After reading this article you will learn about different aspects of modern political thought.
Scholars of Western political thought are of opinion that both Renaissance and Reformation have contributed a lot to the emergence of modern political thought. These two released political theory or thought from the octopus of religion and superstition.
It is true that these two movements could not establish secularism in politics, but as a result of Renaissance and Reformation the church was forced to give up its claim over politics. Church and papacy were forced to remain satisfied with their truncated authority.
Political affairs of the state got ample opportunity to travel on their own way. Political ideas were suppressed or could not get ample opportunity to flourish in the Middle Ages when the church was all-powerful. After Reformation various strands of political ideas spontaneously developed and this is an aspect of modern political thought.
The downfall of Feudalism was a spectacular aspect of modern political thought and this appeared after Reformation. Feudalism was incongruous for an atmosphere (both political and economic) that appeared after Reformation. Trade and commerce developed and a new economic order emerged. Economic nature of society changed considerably. Cottage and small scale industries of the past were replaced by comparatively large sized industries. Agriculture society of the past was replaced by the industrial society.

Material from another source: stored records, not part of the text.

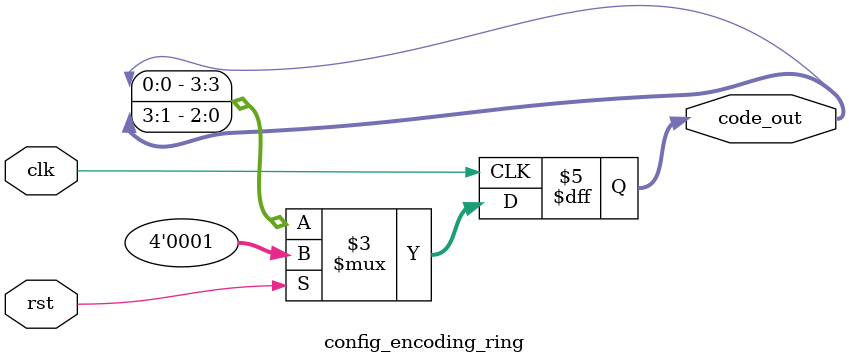
<source format=sv>
module config_encoding_ring #(
    parameter ENCODING = "ONEHOT" // or "BINARY"
)(
    input clk, rst,
    output reg [3:0] code_out
);
always @(posedge clk) begin
    if (rst) code_out <= (ENCODING == "ONEHOT") ? 4'b0001 : 4'b0000;
    else case(ENCODING)
        "ONEHOT": code_out <= {code_out[0], code_out[3:1]};
        "BINARY": code_out <= (code_out == 4'b1000) ? 4'b0001 : code_out << 1;
    endcase
end
endmodule

</source>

The contradictions of the feudal society gave way to new types of contradictions that characterized the industrial society. In such situation we find new types of political ideas. Marx and his followers strongly emphasized this new development and this many people call Marxian politics.

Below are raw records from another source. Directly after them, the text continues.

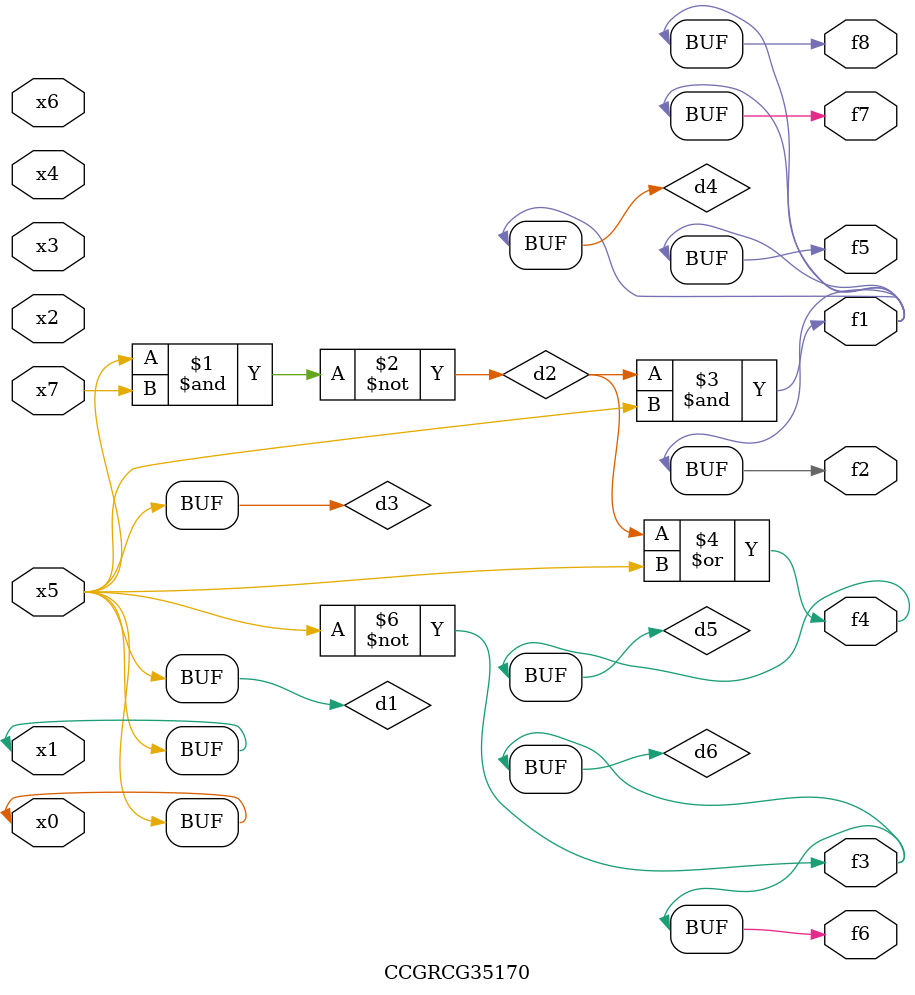
<source format=v>
module CCGRCG35170(
	input x0, x1, x2, x3, x4, x5, x6, x7,
	output f1, f2, f3, f4, f5, f6, f7, f8
);

	wire d1, d2, d3, d4, d5, d6;

	buf (d1, x0, x5);
	nand (d2, x5, x7);
	buf (d3, x0, x1);
	and (d4, d2, d3);
	or (d5, d2, d3);
	nor (d6, d1, d3);
	assign f1 = d4;
	assign f2 = d4;
	assign f3 = d6;
	assign f4 = d5;
	assign f5 = d4;
	assign f6 = d6;
	assign f7 = d4;
	assign f8 = d4;
endmodule

</source>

In the new political and economic situation two important classes appeared and their interest were poles apart. This situation created an atmosphere of contradiction and conflict.
The industrial society was characterized by class conflict and this according to Marx and Engels—led to class struggle. Marxian politics is a prominent part of modern political ideas and class struggle occupies a central position of that politics.
Marx, Engels and their followers focused their attention also on the materialism aspects of philosophy. Before Marx, idealism was one of the important aspects of politics. Marx challenged it. In the Theses on Feurbach Marx said, the standpoint of the old materialism is “civil” society, the standpoint of the new is human society or socialized humanity.
He further said: The philosophers have only interpreted the world, in various ways, the point, however, is to change it.
The political thinkers of the modern age are thinking to change the materialistic aspects of society so as to make it relevant for the new materialistic situation. But this will not be done in Marxian way.
In 1884, Fabian Society was set up to fight the evils of Industrial Revolution. Attempts were made to give economic and other reliefs to the poorer and downtrodden sections of the society. So far as political thought or ideas are concerned the whole society is divided into two broad groups- Marxian politics and non-Marxian politics.
In his concluding observations about the foundation of modern political thought Skinner says “By the beginning of the seventeenth century, the concept of the state—its nature, its powers, its right to command obedience—had come to be regarded as the most important object of analysis in European political thought.”
The implication is the appearance of Renaissance and Reformation brought about sea changes in the vast field of political thought and it is interesting to note that this change is advancing. Skinner feels that though the basis of modern political thought appeared after Renaissance and Reformation, the actual foundation was laid by Aristotle in his Politics.
In Book I of Politics Aristotle said Communication political which means political community. After Aristotle scholars and philosophers have attempted to focus their attention on politics.
In the Middle Ages people forgot to think seriously about politics and some critics think that it was buried in oblivion. After Reformation its revival appeared.
A very important segment of modern political theory is the rise of the bourgeoisie and capitalist state. The unprecedented growth of trade and commerce enabled few persons to harvest huge amount of profit and this made them strengthen their position in society.
Ultimately the bourgeois class began to control politics and economics of society and, finally, an unholy alliance was established between the persons holding power and the capitalist class.
Governmental control over economy and politics, in a considerable way, was discouraging the growth of laissez-faire and in such a situation the capitalize class urged upon the government to slacken its control over society and economy.
The modern liberalism started its journey from John Locke and received enough impetus in the hands of Adam Smith. He strongly advocated laissez faire in his The Wealth of Nations which was published in 1776.
Liberalism and individualism travelled simultaneously. In the midst of all these religion was relegated to an ignoble position. Contrary to Middle Ages, people began to think more about economics and less about religion.